++++ Extracted data

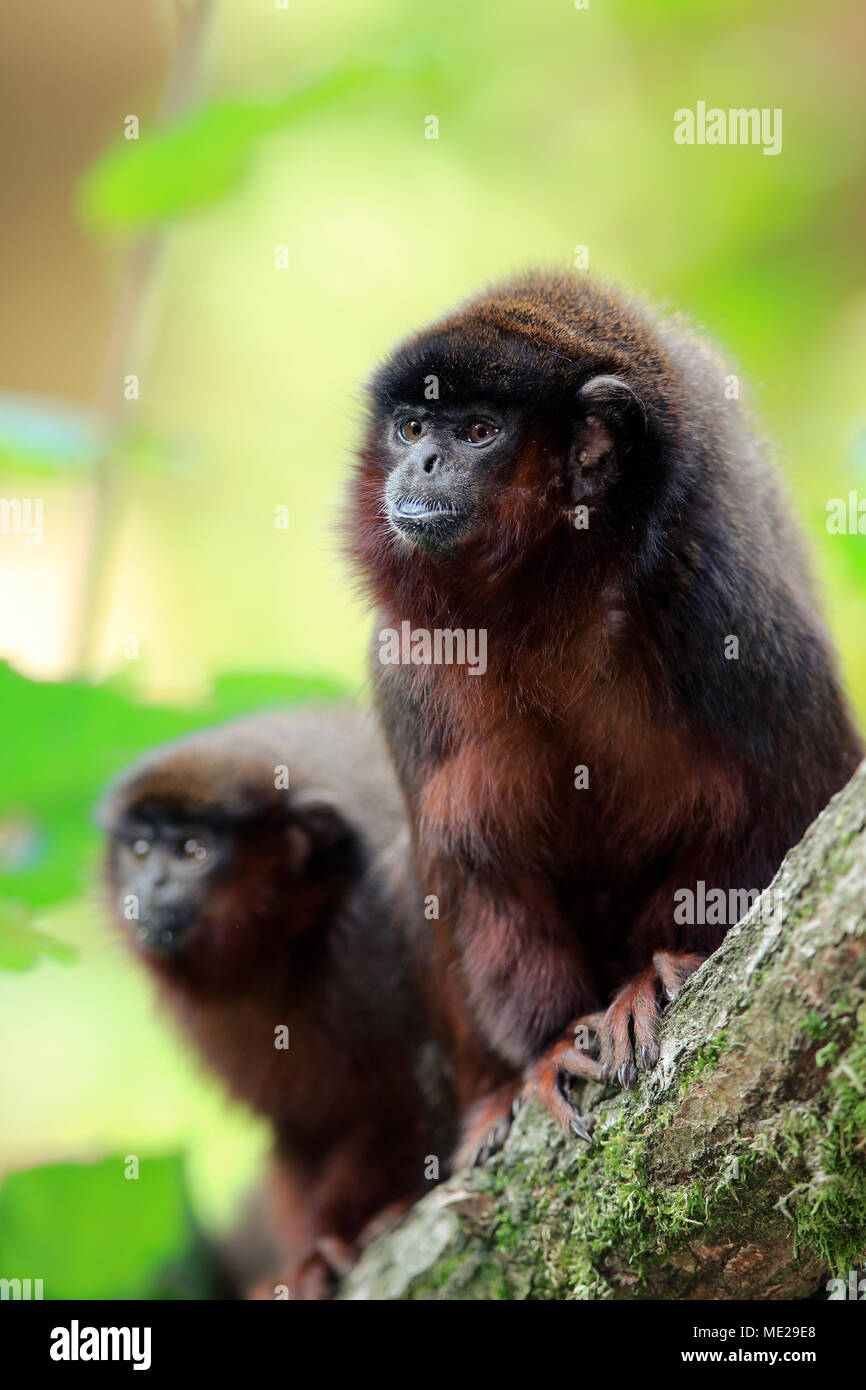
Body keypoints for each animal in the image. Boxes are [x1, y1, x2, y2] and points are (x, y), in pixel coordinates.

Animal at [99, 711, 458, 1295]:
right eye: (140, 850)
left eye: (193, 851)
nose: (150, 886)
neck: (287, 954)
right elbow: (296, 1133)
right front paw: (303, 1262)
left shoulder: (376, 939)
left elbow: (406, 1105)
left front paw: (340, 1235)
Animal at [343, 268, 861, 1139]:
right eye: (412, 426)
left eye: (478, 431)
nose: (420, 462)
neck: (551, 602)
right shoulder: (408, 671)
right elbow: (477, 868)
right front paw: (552, 1042)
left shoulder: (722, 596)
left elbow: (791, 790)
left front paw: (652, 975)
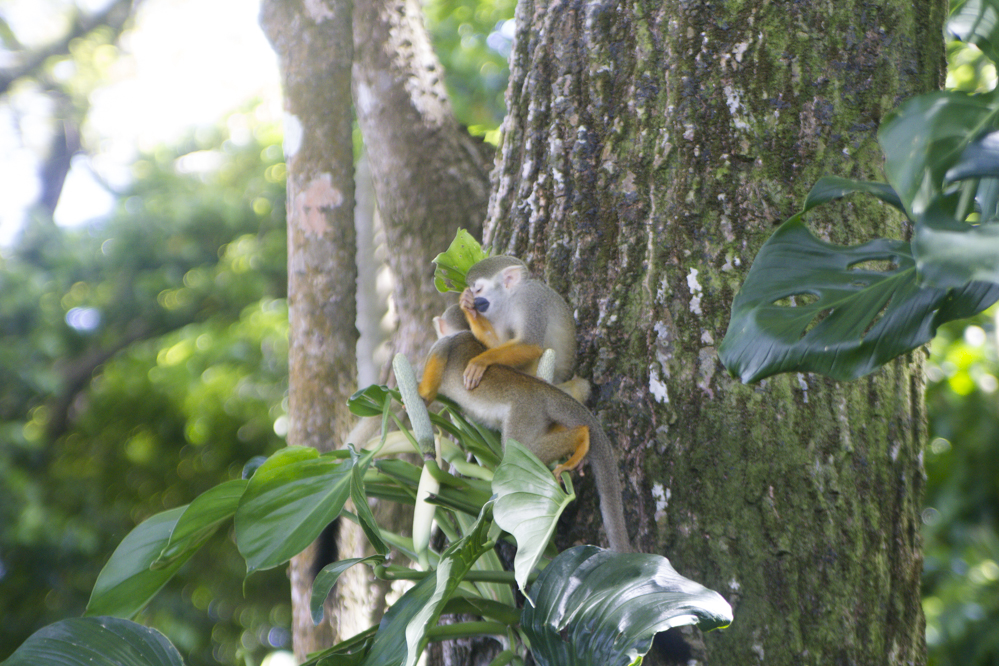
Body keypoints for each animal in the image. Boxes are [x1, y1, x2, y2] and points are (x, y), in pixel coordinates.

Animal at [418, 304, 628, 548]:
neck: (462, 333)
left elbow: (430, 386)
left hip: (524, 412)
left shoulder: (441, 345)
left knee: (520, 448)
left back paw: (582, 438)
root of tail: (540, 389)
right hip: (538, 416)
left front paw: (417, 398)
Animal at [460, 254, 580, 390]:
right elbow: (499, 343)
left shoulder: (531, 299)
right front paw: (468, 306)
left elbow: (531, 345)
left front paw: (480, 361)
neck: (512, 297)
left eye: (478, 290)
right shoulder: (497, 311)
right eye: (472, 291)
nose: (475, 302)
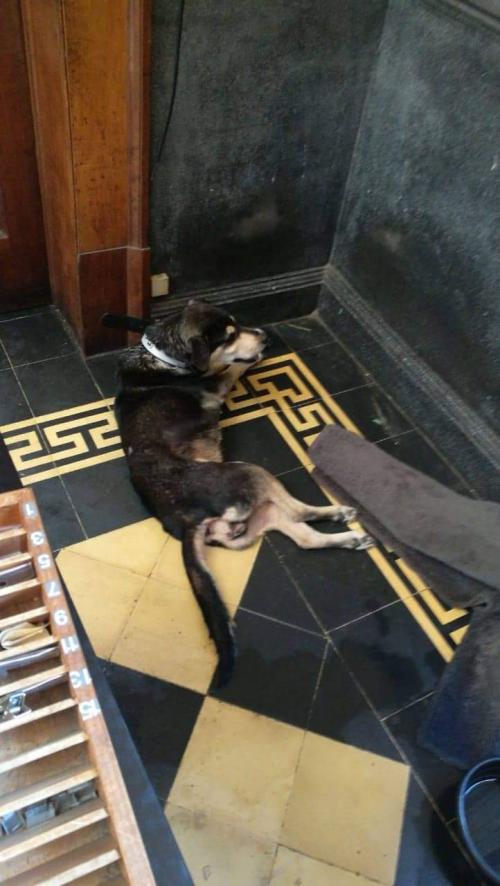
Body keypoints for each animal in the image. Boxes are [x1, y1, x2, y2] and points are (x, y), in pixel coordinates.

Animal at [108, 300, 373, 685]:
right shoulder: (217, 382)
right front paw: (255, 356)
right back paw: (340, 513)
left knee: (305, 538)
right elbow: (233, 367)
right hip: (250, 471)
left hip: (259, 513)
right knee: (299, 513)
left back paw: (349, 536)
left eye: (236, 325)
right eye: (229, 335)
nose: (265, 334)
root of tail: (184, 520)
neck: (164, 355)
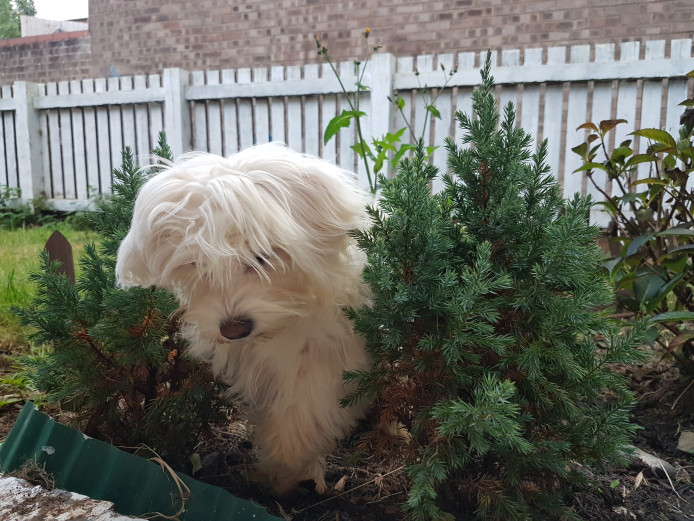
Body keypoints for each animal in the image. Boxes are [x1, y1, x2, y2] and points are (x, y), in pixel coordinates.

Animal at [117, 141, 372, 492]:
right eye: (195, 264)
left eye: (262, 256)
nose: (234, 329)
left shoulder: (321, 364)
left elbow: (300, 417)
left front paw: (280, 473)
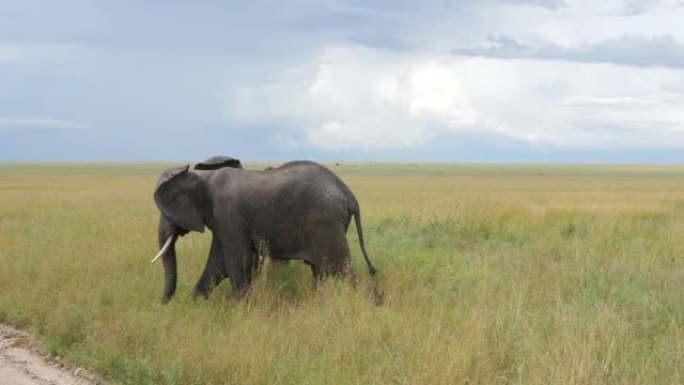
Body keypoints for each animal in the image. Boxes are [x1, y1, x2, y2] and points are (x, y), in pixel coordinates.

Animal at [151, 158, 380, 302]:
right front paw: (193, 305)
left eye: (166, 212)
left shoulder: (228, 213)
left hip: (325, 221)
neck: (202, 177)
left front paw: (241, 310)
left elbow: (237, 260)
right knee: (322, 271)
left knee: (340, 268)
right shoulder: (222, 220)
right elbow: (218, 264)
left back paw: (373, 304)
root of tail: (349, 195)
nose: (162, 303)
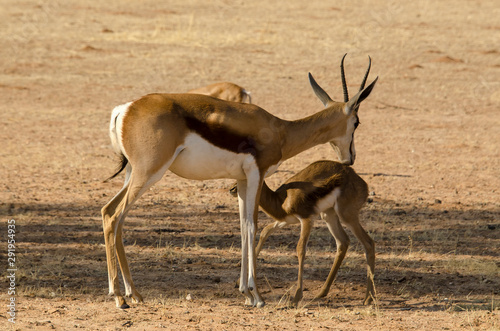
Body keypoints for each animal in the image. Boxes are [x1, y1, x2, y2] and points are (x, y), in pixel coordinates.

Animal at [229, 161, 374, 306]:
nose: (232, 189)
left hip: (346, 216)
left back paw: (368, 298)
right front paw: (239, 282)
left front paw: (296, 297)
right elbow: (265, 231)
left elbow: (300, 249)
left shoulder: (306, 219)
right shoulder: (285, 220)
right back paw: (321, 293)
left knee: (368, 242)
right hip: (328, 215)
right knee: (343, 242)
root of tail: (361, 182)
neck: (282, 199)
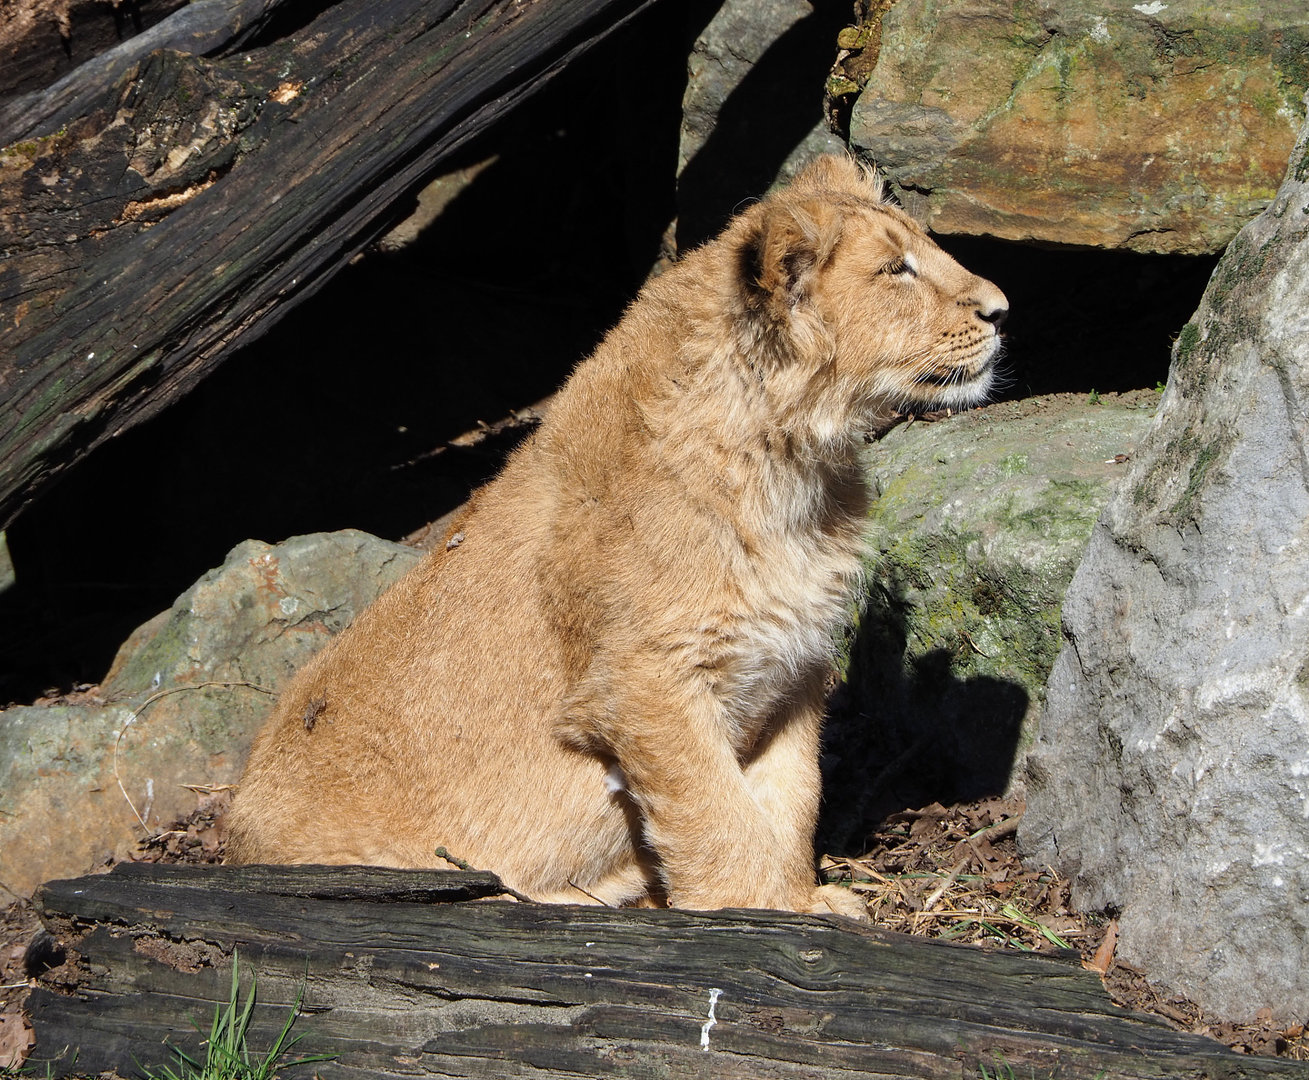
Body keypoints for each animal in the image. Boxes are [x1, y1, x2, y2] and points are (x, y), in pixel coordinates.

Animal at [225, 155, 1008, 916]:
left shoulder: (795, 667)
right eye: (895, 269)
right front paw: (754, 909)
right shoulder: (645, 680)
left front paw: (797, 900)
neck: (791, 471)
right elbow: (717, 813)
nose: (1002, 310)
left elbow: (790, 800)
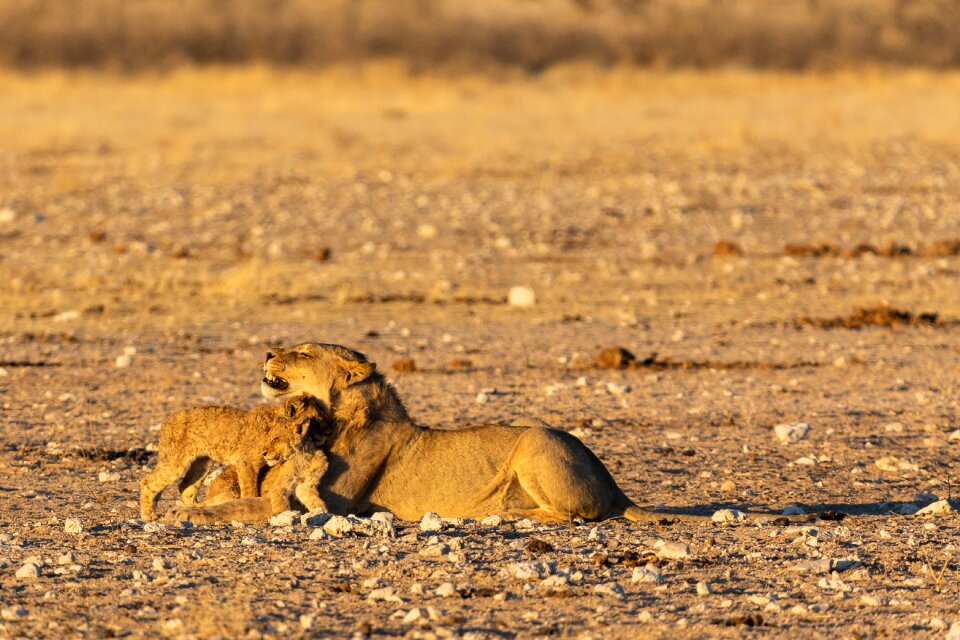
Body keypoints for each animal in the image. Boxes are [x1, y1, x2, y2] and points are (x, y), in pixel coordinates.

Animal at [167, 342, 704, 524]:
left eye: (302, 352)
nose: (266, 354)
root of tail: (613, 481)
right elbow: (230, 491)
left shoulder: (325, 503)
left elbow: (242, 506)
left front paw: (184, 514)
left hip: (535, 440)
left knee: (573, 514)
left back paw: (506, 515)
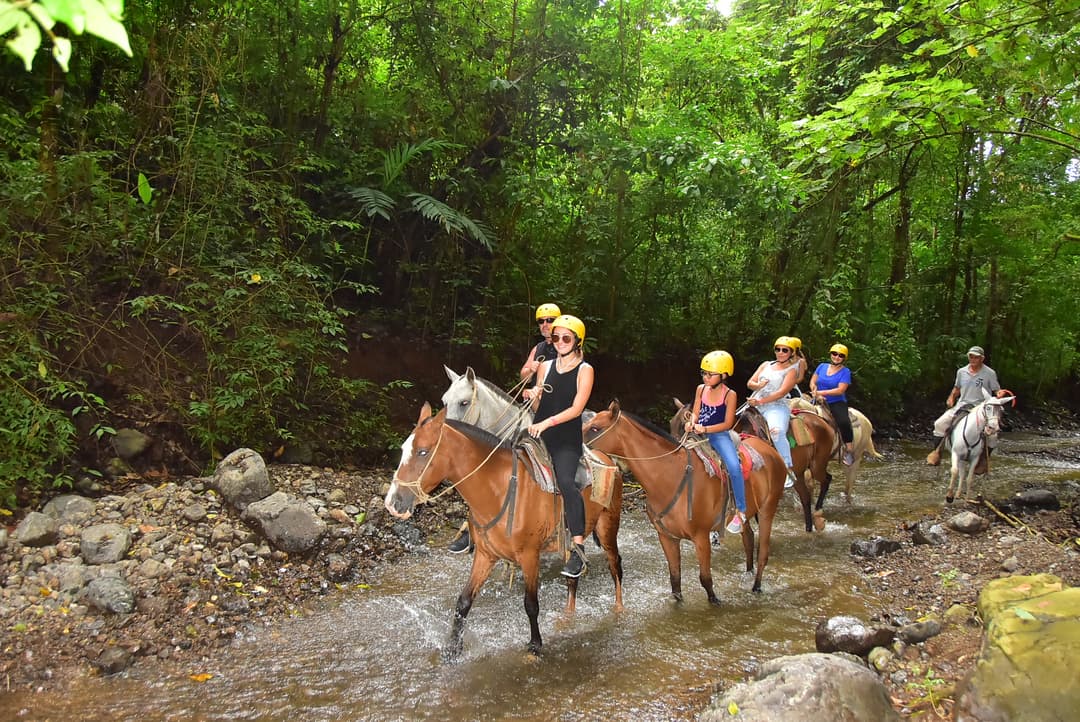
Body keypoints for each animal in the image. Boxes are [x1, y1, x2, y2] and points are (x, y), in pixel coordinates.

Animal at [382, 403, 626, 656]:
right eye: (403, 449)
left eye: (423, 452)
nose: (392, 503)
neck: (499, 490)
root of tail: (608, 459)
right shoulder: (485, 555)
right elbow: (463, 601)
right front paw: (453, 649)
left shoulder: (529, 556)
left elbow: (531, 604)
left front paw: (535, 646)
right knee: (573, 577)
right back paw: (568, 616)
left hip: (608, 527)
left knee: (615, 564)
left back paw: (619, 609)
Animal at [583, 399, 786, 595]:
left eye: (595, 428)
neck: (671, 476)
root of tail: (768, 447)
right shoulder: (667, 538)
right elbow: (675, 581)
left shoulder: (701, 537)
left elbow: (706, 580)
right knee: (749, 538)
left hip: (768, 510)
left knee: (763, 552)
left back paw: (757, 586)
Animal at [665, 399, 833, 528]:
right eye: (671, 423)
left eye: (684, 425)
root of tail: (821, 420)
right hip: (799, 473)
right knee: (805, 497)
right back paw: (809, 528)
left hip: (817, 465)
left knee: (827, 479)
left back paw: (818, 513)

++++++++

## Exercise aim
Every line of the listing above is to be retyped exactly, but the pictures are to be dropped.

## Result
Body keypoints for each animal in the image. Boxes are [x1, y1, x2, y2] and points are (x, y), in pixel coordinates.

Animal at [99, 711, 458, 1295]:
right eye: (140, 850)
left eye: (193, 851)
nose: (150, 886)
neck: (287, 954)
right elbow: (296, 1133)
right front paw: (303, 1262)
left shoulder: (376, 939)
left elbow: (406, 1105)
left front paw: (340, 1235)
Animal at [343, 268, 861, 1139]:
right eye: (412, 426)
left eye: (478, 431)
nose: (420, 462)
neck: (551, 602)
right shoulder: (408, 671)
right elbow: (477, 868)
right front paw: (552, 1042)
left shoulder: (722, 596)
left elbow: (791, 790)
left front paw: (652, 975)
Body keypoints for each animal in the image. Boxes are [x1, y1, x2, y2] and points are (x, y), in pixel coordinates.

Animal at [418, 304, 628, 548]:
neck: (462, 333)
left elbow: (430, 386)
left hip: (524, 412)
left shoulder: (441, 345)
left knee: (520, 448)
left back paw: (582, 438)
root of tail: (540, 389)
right hip: (538, 416)
left front paw: (417, 398)
Animal at [460, 254, 580, 390]:
right elbow: (499, 343)
left shoulder: (531, 299)
right front paw: (468, 306)
left elbow: (531, 345)
left front paw: (480, 361)
neck: (512, 297)
left eye: (478, 290)
right shoulder: (497, 311)
right eye: (472, 291)
nose: (475, 302)
Body keypoints for each animal in the image. Boxes are [x1, y1, x2, y2] and points are (x, y), in pixel coordinates.

Animal at [108, 300, 373, 685]:
right shoulder: (217, 382)
right front paw: (255, 356)
right back paw: (340, 513)
left knee: (305, 538)
right elbow: (233, 367)
right hip: (250, 471)
left hip: (259, 513)
right knee: (299, 513)
left back paw: (349, 536)
left eye: (236, 325)
right eye: (229, 335)
nose: (265, 334)
root of tail: (184, 520)
neck: (164, 355)
Body keypoints for each animal in the image. Boxes are [x1, y1, x2, y2] and points are (x, y), in pixel coordinates.

Animal at [117, 141, 372, 492]:
right eye: (195, 264)
left eye: (262, 256)
nose: (234, 329)
left shoulder: (321, 364)
left elbow: (300, 417)
left front paw: (280, 473)
Body keypoints for each animal in the image. Boxes are [x1, y1, x2, y2] and points are (x, y), in pixel coordinates.

Animal at [151, 158, 380, 302]:
right front paw: (193, 305)
left eye: (166, 212)
left shoulder: (228, 213)
left hip: (325, 221)
neck: (202, 177)
left front paw: (241, 310)
left elbow: (237, 260)
right knee: (322, 271)
left knee: (340, 268)
right shoulder: (222, 220)
right elbow: (218, 264)
left back paw: (373, 304)
root of tail: (349, 195)
nose: (162, 303)
Body keypoints for each animal in the image. Boxes are [x1, y1, x2, y2] and points are (x, y), in pixel coordinates.

Animal at [229, 161, 374, 306]:
nose: (232, 189)
left hip: (346, 216)
left back paw: (368, 298)
right front paw: (239, 282)
left front paw: (296, 297)
right elbow: (265, 231)
left elbow: (300, 249)
left shoulder: (306, 219)
right shoulder: (285, 220)
right back paw: (321, 293)
left knee: (368, 242)
right hip: (328, 215)
right knee: (343, 242)
root of tail: (361, 182)
neck: (282, 199)
Body keypoints for each animal in the image. Boxes are [x1, y1, x2, y2] and points are (x, y), in pixel coordinates.

Animal at [225, 155, 1008, 916]:
left shoulder: (795, 667)
right eye: (895, 269)
right front paw: (754, 909)
right shoulder: (645, 680)
left front paw: (797, 900)
neck: (791, 471)
right elbow: (717, 813)
nose: (1002, 310)
left elbow: (790, 800)
Body keypoints for each animal in the image. Boxes are [x1, y1, x2, y2] and points are (x, y), in pixel coordinates.

Animal at [167, 342, 704, 524]:
left eye: (302, 352)
nose: (266, 354)
root of tail: (613, 481)
right elbow: (230, 491)
left shoulder: (325, 503)
left elbow: (242, 506)
left front paw: (184, 514)
left hip: (535, 440)
left knee: (573, 514)
left back paw: (506, 515)
Body keypoints for each animal in the image. Boxes are [x1, y1, x2, y2] and points are (x, y), in pixel coordinates.

Animal at [382, 403, 626, 656]:
right eye: (403, 449)
left eye: (423, 452)
nose: (392, 503)
neck: (499, 490)
root of tail: (608, 459)
right shoulder: (485, 555)
right elbow: (463, 601)
right front paw: (453, 649)
left shoulder: (529, 556)
left elbow: (531, 604)
left front paw: (535, 646)
right knee: (573, 577)
right back paw: (568, 616)
left hip: (608, 527)
left knee: (615, 564)
left back paw: (619, 609)
Animal at [583, 399, 786, 595]:
left eye: (595, 428)
neck: (671, 476)
root of tail: (768, 447)
right shoulder: (667, 538)
right elbow: (675, 581)
left shoulder: (701, 537)
left elbow: (706, 580)
right knee: (749, 538)
left hip: (768, 510)
left knee: (763, 552)
left back paw: (757, 586)
Animal at [665, 399, 833, 528]:
right eye: (671, 423)
left eye: (684, 425)
root of tail: (821, 420)
right hip: (799, 473)
right knee: (805, 497)
right back paw: (809, 528)
left hip: (817, 465)
left knee: (827, 479)
left back paw: (818, 513)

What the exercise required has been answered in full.